# Live food tubs



## imginy (Jun 14, 2009)

I got a load of live food that needs posting out tomorrow and I have ran out of plastic tubs do you guys think it is acceptable for me to post them in brand new foil tubs like you get from a takeway?

Also where is the best place to buy empty plastic tubs for livefood?


----------



## Gentoo (Jul 6, 2010)

It wouldn't bother me unless you were selling mealworms and I didn't have any spare tubs as I always keep them in the tub they arrive in.

I was looking for Roaches and rememberd your post so Livefood Tubs ventilated | Ricks Livefood Not sure if they're a good deal or not?
Also found this on google Livefood UK Ltd.

Seems same price, haven't checked the postage.


----------



## imginy (Jun 14, 2009)

Thanks gentoo : victory:


----------



## JaMMiT (Sep 12, 2010)

I recommend going to wilko's they have some good plastic tubs there!


----------



## KarlW (Oct 6, 2009)

How many tubs would youa ctually be after?

I may be able to do you alot for a good price.


----------



## imginy (Jun 14, 2009)

Thanks and I am after around 100 : victory:


----------



## KarlW (Oct 6, 2009)

Where are you based?


----------



## Juzza12 (Jun 12, 2008)

You could use the sacks that bulk live food comes in. Just twist the top and stick a cable tie around it. You can actually get those sacks cheaper than the live food tubs.


----------



## pollywog (Oct 6, 2005)

I would of thought foil containers would cause condensation. Excess moisture kills most livefoods quite quickly.


----------



## imginy (Jun 14, 2009)

pollywog said:


> I would of thought foil containers would cause condensation. Excess moisture kills most livefoods quite quickly.


 I posted them now so no going back :lol2:
They are turks so they should be ok with the moisture and I only put 25 in each tub so they should be ok. I was mainly worried about them looking scruffy and people thinking I put them in old food tubs but in the end they looked pretty neat.


----------



## KarlW (Oct 6, 2009)

Juzza12 said:


> You could use the sacks that bulk live food comes in. Just twist the top and stick a cable tie around it.
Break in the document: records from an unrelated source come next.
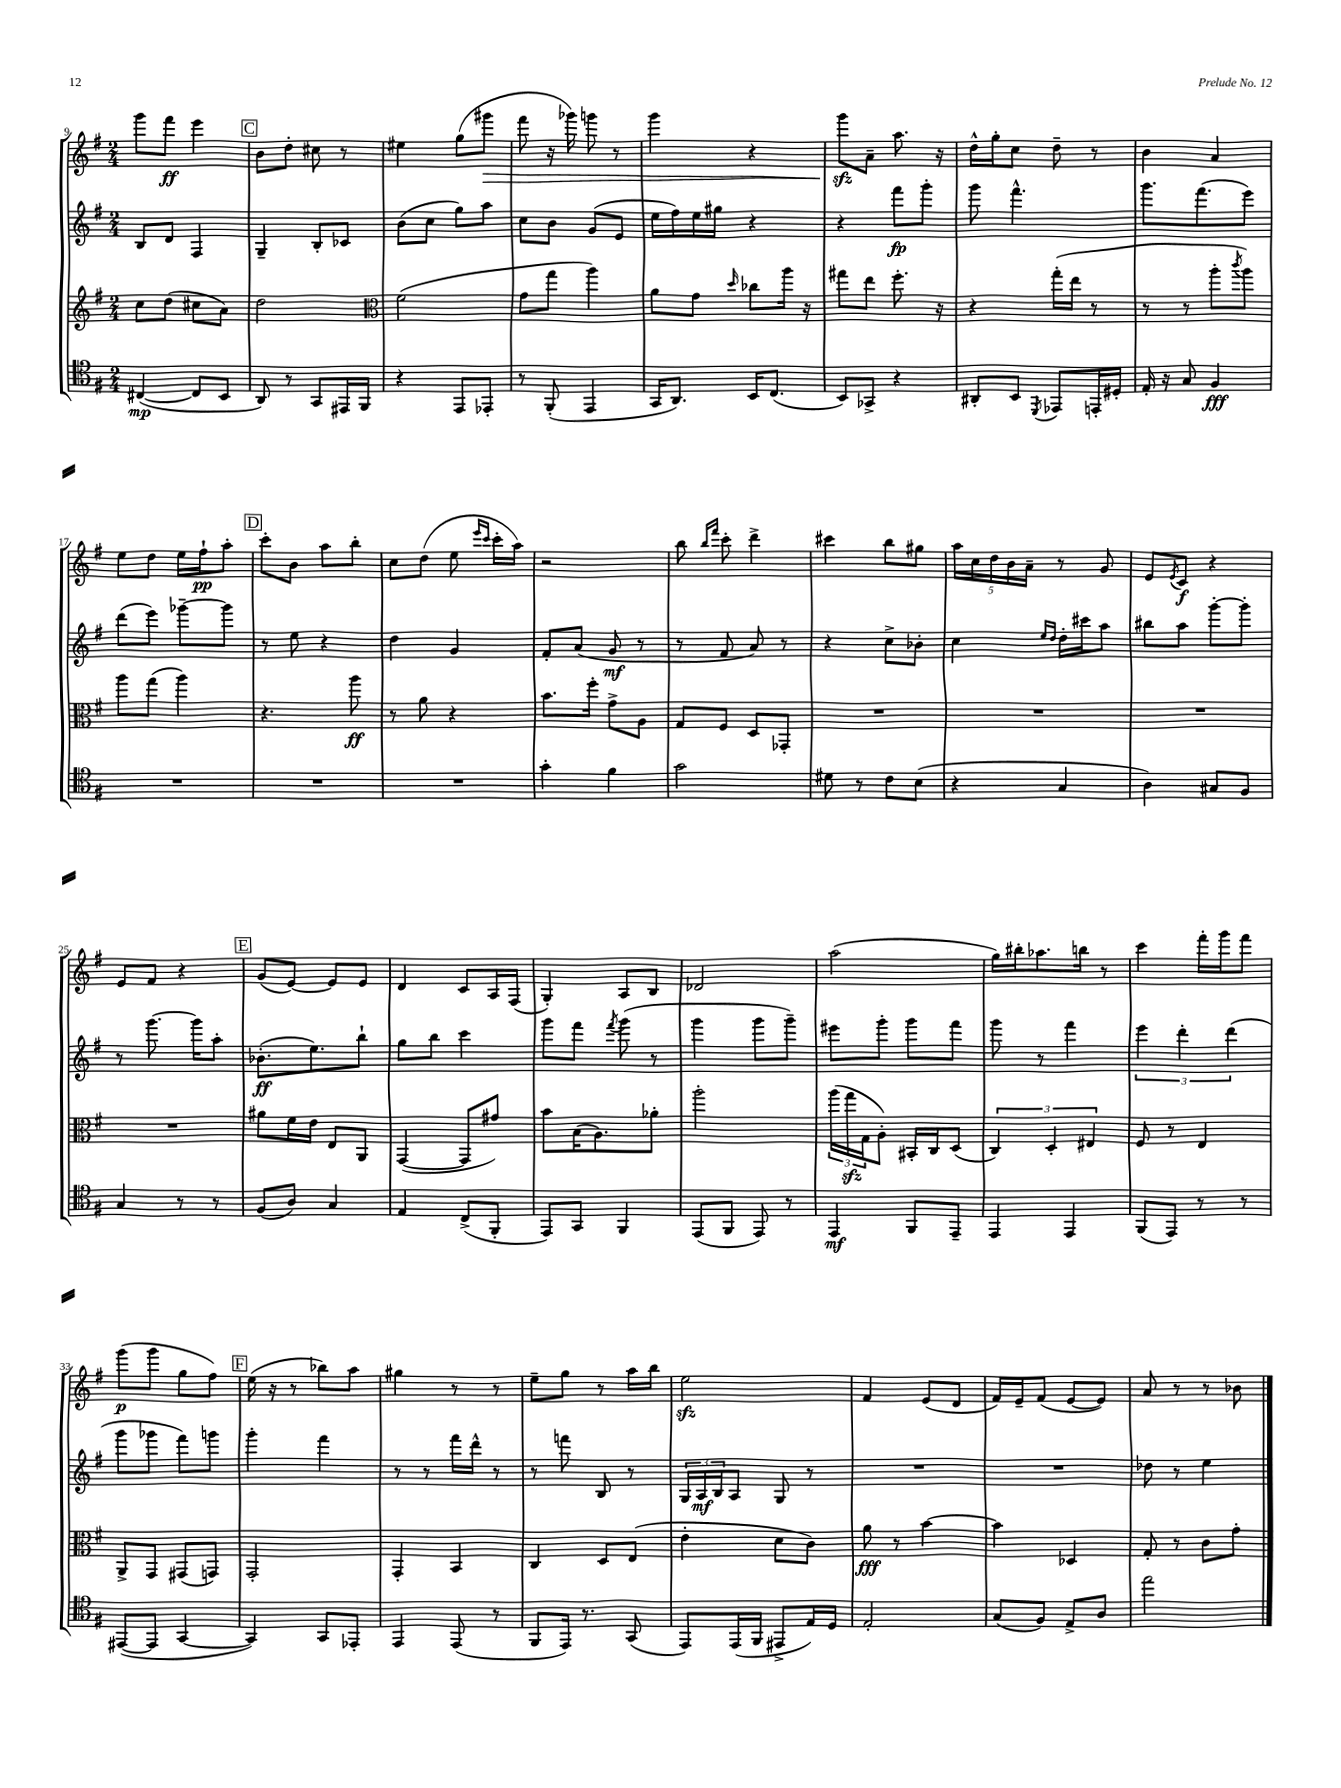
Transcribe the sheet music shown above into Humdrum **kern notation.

**kern	**kern	**kern	**kern
*staff4	*staff3	*staff2	*staff1
*clefC4	*clefG2	*clefG2	*clefG2
*k[f#]	*k[f#]	*k[f#]	*k[f#]
*M2/4	*M2/4	*M2/4	*M2/4
([4C#/	8cc\L	8B/L	8ggg\L
.	(8dd\J	8d/J	8fff#\J
8C#/]L	8cc#\L	4F#/	4eee\
8BB/J	8a\J)	.	.
=	=	=	=
8AA/)	2dd\	4G~/	8b\L
8r	.	.	8dd'\J
8GG/L	.	8B'/L	8cc#\
16EE#/L	.	8c-/J	8r
16FF#/JJ	.	.	.
=	=	=	=
*	*clefC3	*	*
4r	(2f#\	(8b\L	4ee#\
.	.	8cc\J	.
8EE/L	.	8gg\L)	(8gg\L
8EE-'/J	.	8aa\J	8ggg#\J
=	=	=	=
8r	8g\L	8cc\L	8fff#\
(8FF#'/	8gg\J	8b\J	16r
.	.	.	16ggg-\)
4EE/	4aa\)	(8g/L	8ggg\
.	.	8e/J	8r
=	=	=	=
16GG/LK	8a\L	16ee\LL	4ggg\
8.AA/J)	.	16ff#\)	.
.	8g\J	16ee\	.
.	.	16gg#\JJ	.
.	16qqdd/	.	.
16BB/LK	8cc-\L	4r	4r
(8.C/J	.	.	.
.	16aa\Jk	.	.
.	16r	.	.
=	=	=	=
8BB/L)	8gg#\L	4r	8ggg\L
8GG-^/J	8ee\J	.	8a~\J
4r	8.ff#'\	8fff#\L	8.aa\
.	.	8ggg'\J	.
.	16r	.	16r
=	=	=	=
8AA#'/L	4r	8ggg\	16dd^^\LL
.	.	.	16gg'\J
8BB/J	.	4.fff#^^\	8cc\J
8qDD/	.	.	.
8EE-/L	(16gg'\LL	.	8dd~\
.	16ee\JJ	.	.
16EE'/L	8r	.	8r
16D#'/JJ	.	.	.
=	=	=	=
16E'/	8r	8.ggg\L	4b\
16r	.	.	.
8G/	8r	.	.
.	.	(8.fff#\	.
4F#/	8aa'\L	.	4a/
.	8qccc/	.	.
.	8aa\J)	8eee\J)	.
=	=	=	=
2r	8aa\L	(8ddd\L	8ee\L
.	(8gg\J	8eee\J)	8dd\J
.	4aa\)	[8ggg-~\L	16ee\LL
.	.	.	16ff#`\J
.	.	8ggg-\]J	8aa'\J
=	=	=	=
2r	4.r	8r	8ccc'\L
.	.	8ee\	8b\J
.	.	4r	8aa\L
.	8aa\	.	8bb'\J
=	=	=	=
2r	8r	4dd\	8cc\L
.	8a\	.	(8dd\J
.	4r	4g/	8ee\
.	.	.	16qqeee/LL
.	.	.	16qqccc/JJ
.	.	.	16ccc'\LL
.	.	.	16aa\JJ)
=	=	=	=
4g'\	8.b\L	8f#'/L	2r
.	.	(8a/J	.
.	16ff#'\Jk	.	.
4f#\	8g^\L	8g/	.
.	8A\J	8r	.
=	=	=	=
2g\	8G/L	8r	8bb\
.	.	.	16qqbb/LL
.	.	.	16qqfff#/JJ
.	8F#/J	8f#/	8ccc'\
.	8D/L	8a/)	4ddd^\
.	8GG-'/J	8r	.
=	=	=	=
8d#\	2r	4r	4ccc#\
8r	.	.	.
8c\L	.	8cc^\L	8bb\L
(8B\J	.	8b-'\J	8gg#\J
=	=	=	=
4r	2r	4cc\	20aa\LL
.	.	.	20cc\
.	.	.	20dd\
.	.	.	20b\
.	.	.	20a~\JJ
.	.	16qqee/LL	.
.	.	16qqdd/JJ	.
4G/	.	16dd'\LL	8r
.	.	16ccc#\J	.
.	.	8aa\J	8g/
=	=	=	=
4A\)	2r	8bb#\L	8e/L
.	.	.	8qe/
.	.	8aa\J	8c/J
8G#/L	.	[8ggg'\L	4r
8F#/J	.	8ggg'\]J	.
=	=	=	=
4G/	2r	8r	8e/L
.	.	[8.ggg\	8f#/J
8r	.	.	4r
.	.	16ggg\]LK	.
8r	.	8aa'\J	.
=	=	=	=
(8F#/L	8a#\L	(8.b-'\L	(8g/L
8A/J)	16f#\L	.	[8e/J)
.	16e\JJ	8.ee\)	.
4G/	8E/L	.	8e/]L
.	8AA/J	8bb`\J	8e/J
=	=	=	=
4E/	([4GG/	8gg\L	4d/
.	.	8bb\J	.
(8C^/L	8GG/]L	4ccc\	8c/L
8FF#'/J	8g#/J)	.	16A/L
.	.	.	(16F#/JJ
=	=	=	=
8EE/L)	8b\L	8ggg\L	4G'/)
8GG/J	(16B\K	8fff#\J	.
.	8.A\)	.	.
.	.	8qfff#/	.
4FF#/	.	(8ggg\	8A/L
.	8a-'\J	8r	8B/J
=	=	=	=
(8EE/L	2aa'\	4ggg\	2d-/
8FF#/J	.	.	.
8EE/)	.	8ggg\L	.
8r	.	8ggg~\J)	.
=	=	=	=
4EE/	(24aa\LL	8eee#\L	(2aa\
.	24gg\	.	.
.	24G\J	.	.
.	8A'\J)	8ggg'\J	.
8FF#/L	16BB#'/LL	8ggg\L	.
.	16C/J	.	.
8EE~/J	(8D/J	8fff#\J	.
=	=	=	=
4EE/	6C/)	8ggg\	16gg\LL)
.	.	.	16bb#'\J
.	.	8r	8.aa-\
.	6D'/	.	.
4EE/	.	4fff#\	.
.	.	.	16bb\Jk
.	6E#/	.	.
.	.	.	8r
=	=	=	=
(8FF#/L	8F#/	6eee\	4ccc\
8EE/J)	8r	.	.
.	.	6ddd'\	.
8r	4E/	.	16fff#'\LL
.	.	.	16ggg\J
.	.	(6ddd\	.
8r	.	.	8fff#\J
=	=	=	=
([8EE#/L	8AA^/L	8ggg\L	(8ggg\L
8EE#/]J	8GG/J	8ggg-\J	8ggg\J
[4GG/	(8GG#/L	8fff#\L)	8gg\L
.	8GG/J)	8ggg\J	8ff#\J)
=	=	=	=
4GG/])	2GG'/	4ggg'\	(16ee\
.	.	.	16r
.	.	.	8r
8GG/L	.	4fff#\	8bb-\L)
8EE-'/J	.	.	8aa\J
=	=	=	=
4EE/	4GG'/	8r	4gg#\
.	.	8r	.
(8EE/	4BB/	16fff#\LL	8r
.	.	16ddd^^\JJ	.
8r	.	8r	8r
=	=	=	=
8FF#/L	4C/	8r	8ee~\L
16EE/Jk)	.	8fff\	8gg\J
8.r	.	.	.
.	8D/L	8B/	8r
(8GG/	(8E/J	8r	16aa\LL
.	.	.	16bb\JJ
=	=	=	=
8EE/L)	4e'\	24G/LL	2ee\
.	.	24A/	.
.	.	24B/J	.
(16EE/L	.	8A/J	.
16FF#/JJ	.	.	.
8EE#^/L	8d\L	8G/	.
16E/L)	8c\J)	8r	.
16D/JJ	.	.	.
=	=	=	=
2E'/	8a\	2r	4f#/
.	8r	.	.
.	[4b\	.	(8e/L
.	.	.	8d/J
=	=	=	=
(8G/L	4b\]	2r	16f#/LL)
.	.	.	16e~/J
8F#/J)	.	.	(8f#/J
8E^/L	4D-/	.	[8e/L
8A/J	.	.	8e/]J)
=	=	=	=
2ee\	8G'/	8dd-\	8a/
.	8r	8r	8r
.	8c\L	4ee\	8r
.	8g'\J	.	8b-\
==	==	==	==
*-	*-	*-	*-
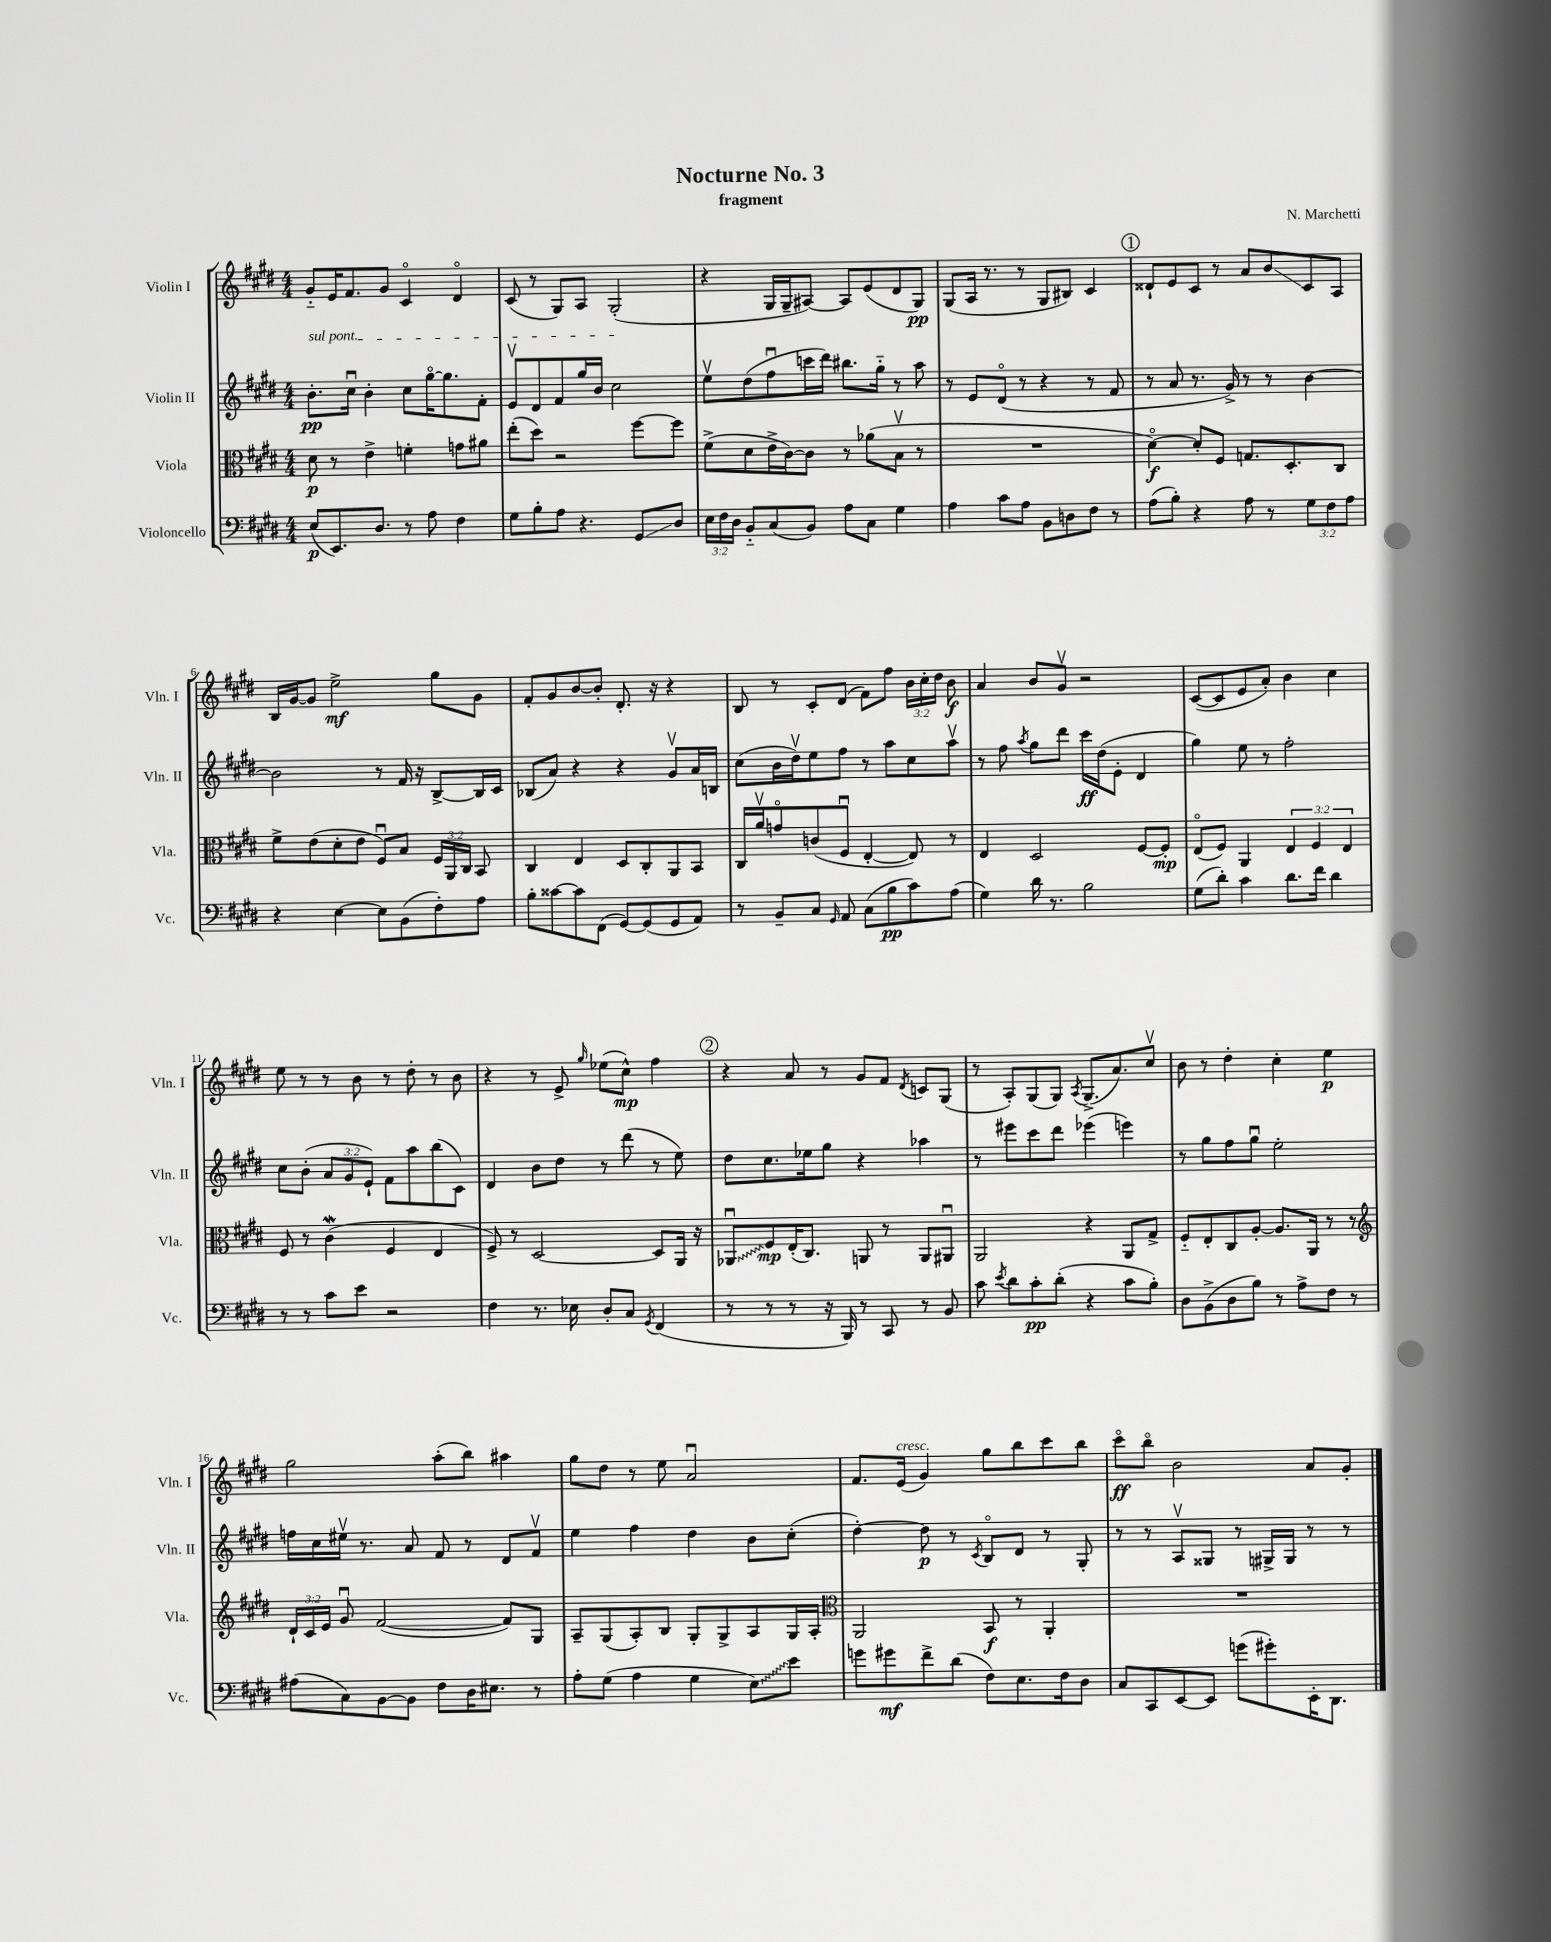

You can actually get those sacks cheaper than the live food tubs.


Do you know where to buy the sacks from?


----------



## Juzza12 (Jun 12, 2008)

KarlW said:


> Do you know where to buy the sacks from?


Yeah, you can get them on ebay and also some packaging companies sell them, although only in large quantities, at least 100.


----------



## KarlW (Oct 6, 2009)

Juzza12 said:


> Yeah, you can get them on ebay and also some packaging companies sell them, although only in large quantities, at least 100.


Do they have some sort of special name?

Ive just typed "livefood bags" into ebay, and got loads of locusts/crickets, but not the bags without the food in ít.


----------



## Juzza12 (Jun 12, 2008)

Sorry, should have said, they're woven polypropylene sacks. 

Link to seller i got some from off ebay items - Get great deals on Grip seal bags, polypropylene sacks items on eBay.co.uk Shops!

Like i said these worked out a bit cheaper than buying the tubs new, and let's just say it's easier getting lobster roaches into a sack than it is a plastic tub lol


----------



## aadarachnids (Feb 16, 2010)

you can get some good tubs from poundland


----------



## ExoticInsectsUK (Nov 15, 2008)

I can sell new livefood tubs 10 for £3 + post and can sell 1000s at a time


----------